● **YOUR INSTRUCTIONS**
Give the data again word for word; drop the pictures.

Extracted page text data:
'''

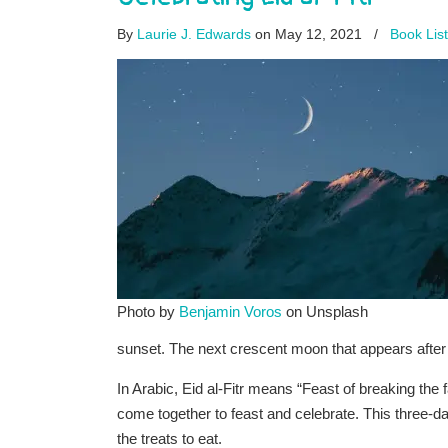
By
Laurie J. Edwards
on May 12, 2021
/
Book Lis
Photo by
Benjamin Voros
on Unsplash
sunset. The next crescent moon that appears after 
In Arabic, Eid al-Fitr means “Feast of breaking the 
come together to feast and celebrate. This three-da
the treats to eat.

'''

● **ANSWER**
By
Laurie J. Edwards
on May 12, 2021
/
Book Lis
Photo by
Benjamin Voros
on Unsplash
sunset. The next crescent moon that appears after 
In Arabic, Eid al-Fitr means “Feast of breaking the 
come together to feast and celebrate. This three-da
the treats to eat.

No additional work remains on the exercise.